§ **Provided data**:
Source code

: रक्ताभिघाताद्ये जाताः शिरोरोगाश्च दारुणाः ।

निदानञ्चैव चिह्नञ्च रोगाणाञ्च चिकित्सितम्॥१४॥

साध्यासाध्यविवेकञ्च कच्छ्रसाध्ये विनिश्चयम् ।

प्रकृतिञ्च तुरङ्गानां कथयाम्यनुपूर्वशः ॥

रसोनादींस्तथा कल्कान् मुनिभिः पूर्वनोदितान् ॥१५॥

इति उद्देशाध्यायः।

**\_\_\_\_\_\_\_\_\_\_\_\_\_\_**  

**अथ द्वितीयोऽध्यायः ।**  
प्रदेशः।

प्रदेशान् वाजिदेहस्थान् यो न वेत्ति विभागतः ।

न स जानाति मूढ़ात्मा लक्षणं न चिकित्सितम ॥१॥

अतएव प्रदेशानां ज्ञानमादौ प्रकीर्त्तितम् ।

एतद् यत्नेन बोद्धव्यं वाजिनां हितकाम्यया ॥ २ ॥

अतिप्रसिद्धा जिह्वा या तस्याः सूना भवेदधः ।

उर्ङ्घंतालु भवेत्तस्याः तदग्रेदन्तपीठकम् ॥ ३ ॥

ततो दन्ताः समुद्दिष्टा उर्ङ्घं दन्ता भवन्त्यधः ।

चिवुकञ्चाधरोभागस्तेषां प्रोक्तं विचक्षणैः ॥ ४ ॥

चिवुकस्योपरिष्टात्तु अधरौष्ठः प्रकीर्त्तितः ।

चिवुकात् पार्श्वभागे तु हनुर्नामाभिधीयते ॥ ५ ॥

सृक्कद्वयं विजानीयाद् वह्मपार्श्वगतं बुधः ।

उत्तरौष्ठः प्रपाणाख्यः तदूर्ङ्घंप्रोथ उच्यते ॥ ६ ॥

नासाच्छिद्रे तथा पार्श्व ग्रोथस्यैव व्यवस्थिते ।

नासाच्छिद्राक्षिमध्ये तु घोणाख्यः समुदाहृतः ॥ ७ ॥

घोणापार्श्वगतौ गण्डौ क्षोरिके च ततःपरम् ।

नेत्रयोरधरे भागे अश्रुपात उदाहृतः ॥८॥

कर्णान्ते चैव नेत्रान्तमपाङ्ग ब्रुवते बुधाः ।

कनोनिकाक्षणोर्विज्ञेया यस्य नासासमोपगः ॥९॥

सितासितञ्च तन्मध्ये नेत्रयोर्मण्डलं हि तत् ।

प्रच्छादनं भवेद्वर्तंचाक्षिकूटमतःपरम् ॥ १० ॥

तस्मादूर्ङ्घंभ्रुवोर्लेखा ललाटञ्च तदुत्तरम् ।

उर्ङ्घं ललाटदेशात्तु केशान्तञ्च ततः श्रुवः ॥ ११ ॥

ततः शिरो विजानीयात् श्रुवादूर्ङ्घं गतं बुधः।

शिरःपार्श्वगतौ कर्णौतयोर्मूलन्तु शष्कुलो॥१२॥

§ **Exercise details**:
From the data above, give every line again exactly as it appears.

§ **Finished exercise**:
Source code

: रक्ताभिघाताद्ये जाताः शिरोरोगाश्च दारुणाः ।

निदानञ्चैव चिह्नञ्च रोगाणाञ्च चिकित्सितम्॥१४॥

साध्यासाध्यविवेकञ्च कच्छ्रसाध्ये विनिश्चयम् ।

प्रकृतिञ्च तुरङ्गानां कथयाम्यनुपूर्वशः ॥

रसोनादींस्तथा कल्कान् मुनिभिः पूर्वनोदितान् ॥१५॥

इति उद्देशाध्यायः।

**\_\_\_\_\_\_\_\_\_\_\_\_\_\_**  

**अथ द्वितीयोऽध्यायः ।**  
प्रदेशः।

प्रदेशान् वाजिदेहस्थान् यो न वेत्ति विभागतः ।

न स जानाति मूढ़ात्मा लक्षणं न चिकित्सितम ॥१॥

अतएव प्रदेशानां ज्ञानमादौ प्रकीर्त्तितम् ।

एतद् यत्नेन बोद्धव्यं वाजिनां हितकाम्यया ॥ २ ॥

अतिप्रसिद्धा जिह्वा या तस्याः सूना भवेदधः ।

उर्ङ्घंतालु भवेत्तस्याः तदग्रेदन्तपीठकम् ॥ ३ ॥

ततो दन्ताः समुद्दिष्टा उर्ङ्घं दन्ता भवन्त्यधः ।

चिवुकञ्चाधरोभागस्तेषां प्रोक्तं विचक्षणैः ॥ ४ ॥

चिवुकस्योपरिष्टात्तु अधरौष्ठः प्रकीर्त्तितः ।

चिवुकात् पार्श्वभागे तु हनुर्नामाभिधीयते ॥ ५ ॥

सृक्कद्वयं विजानीयाद् वह्मपार्श्वगतं बुधः ।

उत्तरौष्ठः प्रपाणाख्यः तदूर्ङ्घंप्रोथ उच्यते ॥ ६ ॥

नासाच्छिद्रे तथा पार्श्व ग्रोथस्यैव व्यवस्थिते ।

नासाच्छिद्राक्षिमध्ये तु घोणाख्यः समुदाहृतः ॥ ७ ॥

घोणापार्श्वगतौ गण्डौ क्षोरिके च ततःपरम् ।

नेत्रयोरधरे भागे अश्रुपात उदाहृतः ॥८॥

कर्णान्ते चैव नेत्रान्तमपाङ्ग ब्रुवते बुधाः ।

कनोनिकाक्षणोर्विज्ञेया यस्य नासासमोपगः ॥९॥

सितासितञ्च तन्मध्ये नेत्रयोर्मण्डलं हि तत् ।

प्रच्छादनं भवेद्वर्तंचाक्षिकूटमतःपरम् ॥ १० ॥

तस्मादूर्ङ्घंभ्रुवोर्लेखा ललाटञ्च तदुत्तरम् ।

उर्ङ्घं ललाटदेशात्तु केशान्तञ्च ततः श्रुवः ॥ ११ ॥

ततः शिरो विजानीयात् श्रुवादूर्ङ्घं गतं बुधः।

शिरःपार्श्वगतौ कर्णौतयोर्मूलन्तु शष्कुलो॥१२॥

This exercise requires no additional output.